"The marketing analyst Victor Lebow summed up the official ethos of the era when he wrote, in 1955, "Our enormously productive economy...demands that we make consumption our way of life, that we convert the buying and use of goods into rituals, that we seek our spiritual satisfaction, our ego satisfaction, in consumption. We need things consumed, burned up, worn out, replaced, and discarded at an ever-increasing rate." (p.177)
Although this was written about the 1950's, it also sounds like the early 21st century way of life. As I read Weber's book, I found myself wondering:
Is conspicuous consumption a fixed trait in the American national character?
- Is it tied into being a nation of immigrants - people who have to prove that their lives are better than those they left behind?
- Will the American economy always be consumption based?
"Americans [Ben Franklin] hoped, would forswear the types of luxuries imported from Europe, directing their savings instead toward investment at home. Those investments-in land, labor, and equipment-would increase the productive capacity of domestic farmers and craftsmen.
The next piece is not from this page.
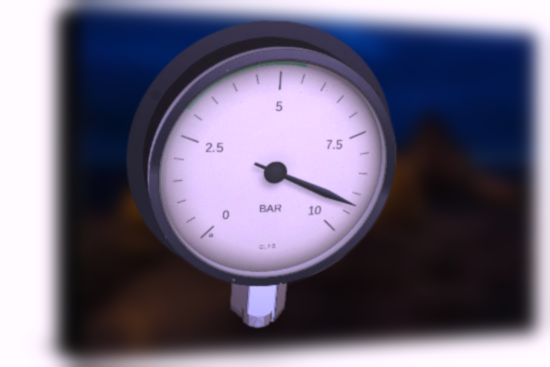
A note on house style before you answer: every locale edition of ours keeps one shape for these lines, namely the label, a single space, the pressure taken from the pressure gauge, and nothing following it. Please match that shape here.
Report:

Household, in his view, should make as much as their clothing, furniture, and food as possible, and what they couldn't produce at home, they should purchase from trained artisans who would themselves earn enough to employee apprentices and journeymen at good wages." (p. 35)
People would lead lives of creative, self-sufficient thrift in order that more of their country-men could have better-paying jobs.
- Is thriftiness a way to get an equitable lifestyle for all?
- Or is it dependent on cheap foreign labor?
- Is it possible for something to be affordable but not exploitative of cheap labor?